**Activity:** An exact copy of the listing below is needed, with no pictures in it.

**Data for review:**
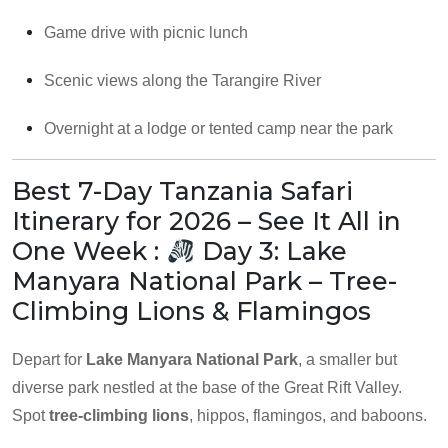
Game drive with picnic lunch
Scenic views along the Tarangire River
Overnight at a lodge or tented camp near the park
Best 7-Day Tanzania Safari
Itinerary for 2026 – See It All in
One Week :
Day 3: Lake
Manyara National Park – Tree-
Climbing Lions & Flamingos
Depart for
Lake Manyara National Park
, a smaller but
diverse park nestled at the base of the Great Rift Valley.
Spot
tree-climbing lions
, hippos, flamingos, and baboons.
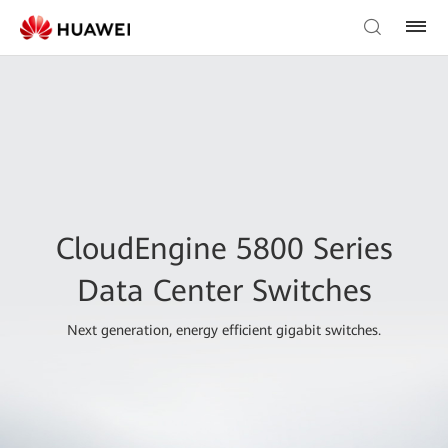
CloudEngine 5800 Series
Data Center Switches
Next generation, energy efficient gigabit switches.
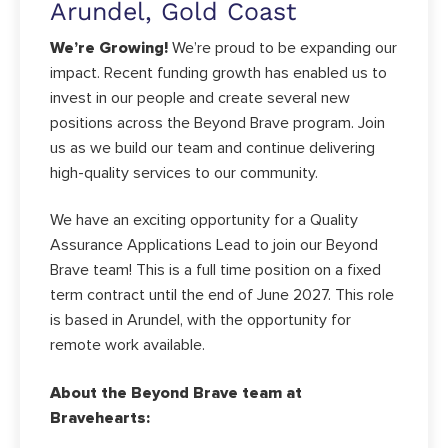
Arundel, Gold Coast
We’re Growing!
We’re proud to be expanding our
impact. Recent funding growth has enabled us to
invest in our people and create several new
positions across the Beyond Brave program. Join
us as we build our team and continue delivering
high-quality services to our community.
We have an exciting opportunity for a Quality
Assurance Applications Lead to join our Beyond
Brave team! This is a full time position on a fixed
term contract until the end of June 2027. This role
is based in Arundel, with the opportunity for
remote work available.
About the Beyond Brave team at
Bravehearts:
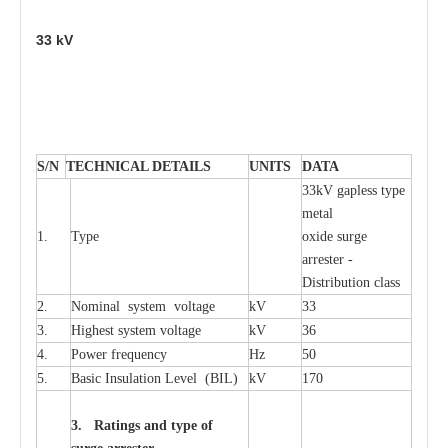
33
kV
S
/N
TECHNI
C
AL DE
T
AI
L
S
U
N
I
T
S
D
A
TA
33kV g
a
pless
t
y
p
e
met
a
l
1.
T
y
pe
oxide su
r
ge
a
r
r
e
st
e
r -
Distribution
c
lass
2.
Nominal
s
y
stem voltage
kV
33
3.
High
e
st
s
y
stem voltage
kV
36
4.
P
ow
e
r
f
r
e
qu
e
n
c
y
Hz
50
5.
B
a
sic
I
nsu
l
a
t
i
on
L
e
v
e
l
(
B
IL
)
kV
170
3. Ra
t
i
n
gs a
n
d type of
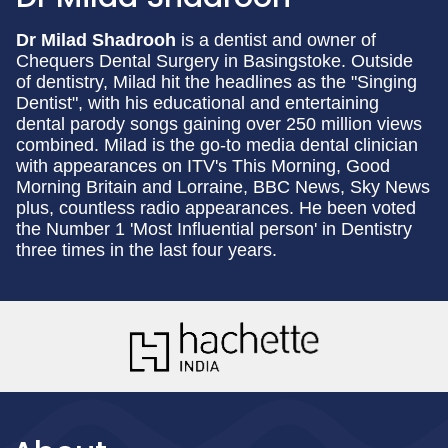
Dr Milad Shadrooh
is a dentist and owner of
Chequers Dental Surgery in Basingstoke. Outside
of dentistry, Milad hit the headlines as the "Singing
Dentist", with his educational and entertaining
dental parody songs gaining over 250 million views
combined. Milad is the go-to media dental clinician
with appearances on ITV's This Morning, Good
Morning Britain and Lorraine, BBC News, Sky News
plus, countless radio appearances. He been voted
the Number 1 'Most Influential person' in Dentistry
three times in the last four years.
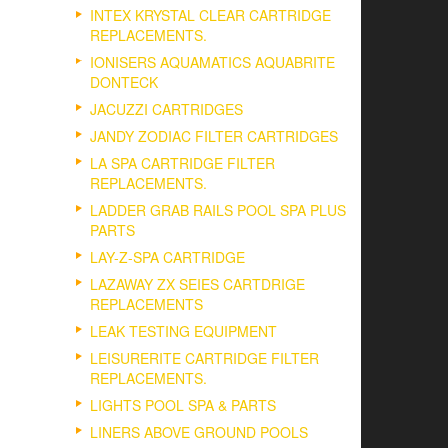
INTEX KRYSTAL CLEAR CARTRIDGE
REPLACEMENTS.
IONISERS AQUAMATICS AQUABRITE
DONTECK
JACUZZI CARTRIDGES
JANDY ZODIAC FILTER CARTRIDGES
LA SPA CARTRIDGE FILTER
REPLACEMENTS.
LADDER GRAB RAILS POOL SPA PLUS
PARTS
LAY-Z-SPA CARTRIDGE
LAZAWAY ZX SEIES CARTDRIGE
REPLACEMENTS
LEAK TESTING EQUIPMENT
LEISURERITE CARTRIDGE FILTER
REPLACEMENTS.
LIGHTS POOL SPA & PARTS
LINERS ABOVE GROUND POOLS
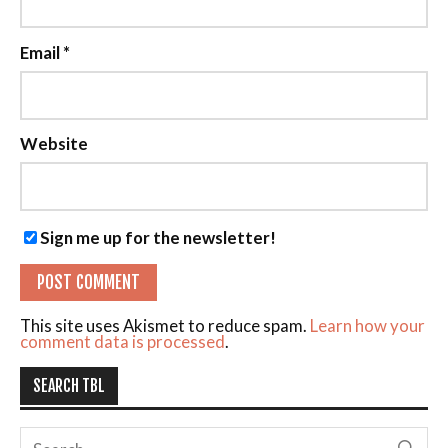
Email
*
Website
Sign me up for the newsletter!
This site uses Akismet to reduce spam.
Learn how your
comment data is processed
.
SEARCH TBL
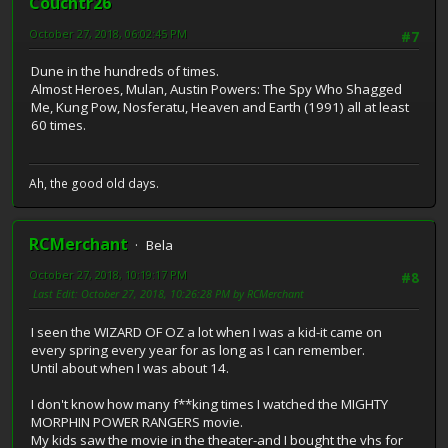
Couchtr26
October 27, 2018, 06:02:45 PM
#7
Dune in the hundreds of times.
Almost Heroes, Mulan, Austin Powers: The Spy Who Shagged
Me, Kung Pow, Nosferatu, Heaven and Earth (1991) all at least
60 times.
Ah, the good old days.
RCMerchant
Bela
October 27, 2018, 10:19:17 PM
#8
Last Edit
: October 27, 2018, 10:26:28 PM by RCMerchant
I seen the WIZARD OF OZ a lot when I was a kid-it came on
every spring every year for as long as I can remember.
Until about when I was about 14.
I don't know how many f**king times I watched the MIGHTY
MORPHIN POWER RANGERS movie.
My kids saw the movie in the theater-and I bought the vhs for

**Response to the exercise:**
Game drive with picnic lunch
Scenic views along the Tarangire River
Overnight at a lodge or tented camp near the park
Best 7-Day Tanzania Safari
Itinerary for 2026 – See It All in
One Week :
Day 3: Lake
Manyara National Park – Tree-
Climbing Lions & Flamingos
Depart for
Lake Manyara National Park
, a smaller but
diverse park nestled at the base of the Great Rift Valley.
Spot
tree-climbing lions
, hippos, flamingos, and baboons.
CloudEngine 5800 Series
Data Center Switches
Next generation, energy efficient gigabit switches.
Arundel, Gold Coast
We’re Growing!
We’re proud to be expanding our
impact. Recent funding growth has enabled us to
invest in our people and create several new
positions across the Beyond Brave program. Join
us as we build our team and continue delivering
high-quality services to our community.
We have an exciting opportunity for a Quality
Assurance Applications Lead to join our Beyond
Brave team! This is a full time position on a fixed
term contract until the end of June 2027. This role
is based in Arundel, with the opportunity for
remote work available.
About the Beyond Brave team at
Bravehearts:
33
kV
S
/N
TECHNI
C
AL DE
T
AI
L
S
U
N
I
T
S
D
A
TA
33kV g
a
pless
t
y
p
e
met
a
l
1.
T
y
pe
oxide su
r
ge
a
r
r
e
st
e
r -
Distribution
c
lass
2.
Nominal
s
y
stem voltage
kV
33
3.
High
e
st
s
y
stem voltage
kV
36
4.
P
ow
e
r
f
r
e
qu
e
n
c
y
Hz
50
5.
B
a
sic
I
nsu
l
a
t
i
on
L
e
v
e
l
(
B
IL
)
kV
170
3. Ra
t
i
n
gs a
n
d type of
Dr Milad Shadrooh
is a dentist and owner of
Chequers Dental Surgery in Basingstoke. Outside
of dentistry, Milad hit the headlines as the "Singing
Dentist", with his educational and entertaining
dental parody songs gaining over 250 million views
combined. Milad is the go-to media dental clinician
with appearances on ITV's This Morning, Good
Morning Britain and Lorraine, BBC News, Sky News
plus, countless radio appearances. He been voted
the Number 1 'Most Influential person' in Dentistry
three times in the last four years.
INTEX KRYSTAL CLEAR CARTRIDGE
REPLACEMENTS.
IONISERS AQUAMATICS AQUABRITE
DONTECK
JACUZZI CARTRIDGES
JANDY ZODIAC FILTER CARTRIDGES
LA SPA CARTRIDGE FILTER
REPLACEMENTS.
LADDER GRAB RAILS POOL SPA PLUS
PARTS
LAY-Z-SPA CARTRIDGE
LAZAWAY ZX SEIES CARTDRIGE
REPLACEMENTS
LEAK TESTING EQUIPMENT
LEISURERITE CARTRIDGE FILTER
REPLACEMENTS.
LIGHTS POOL SPA & PARTS
LINERS ABOVE GROUND POOLS
Email
*
Website
Sign me up for the newsletter!
This site uses Akismet to reduce spam.
Learn how your
comment data is processed
.
SEARCH TBL
Couchtr26
October 27, 2018, 06:02:45 PM
#7
Dune in the hundreds of times.
Almost Heroes, Mulan, Austin Powers: The Spy Who Shagged
Me, Kung Pow, Nosferatu, Heaven and Earth (1991) all at least
60 times.
Ah, the good old days.
RCMerchant
Bela
October 27, 2018, 10:19:17 PM
#8
Last Edit
: October 27, 2018, 10:26:28 PM by RCMerchant
I seen the WIZARD OF OZ a lot when I was a kid-it came on
every spring every year for as long as I can remember.
Until about when I was about 14.
I don't know how many f**king times I watched the MIGHTY
MORPHIN POWER RANGERS movie.
My kids saw the movie in the theater-and I bought the vhs for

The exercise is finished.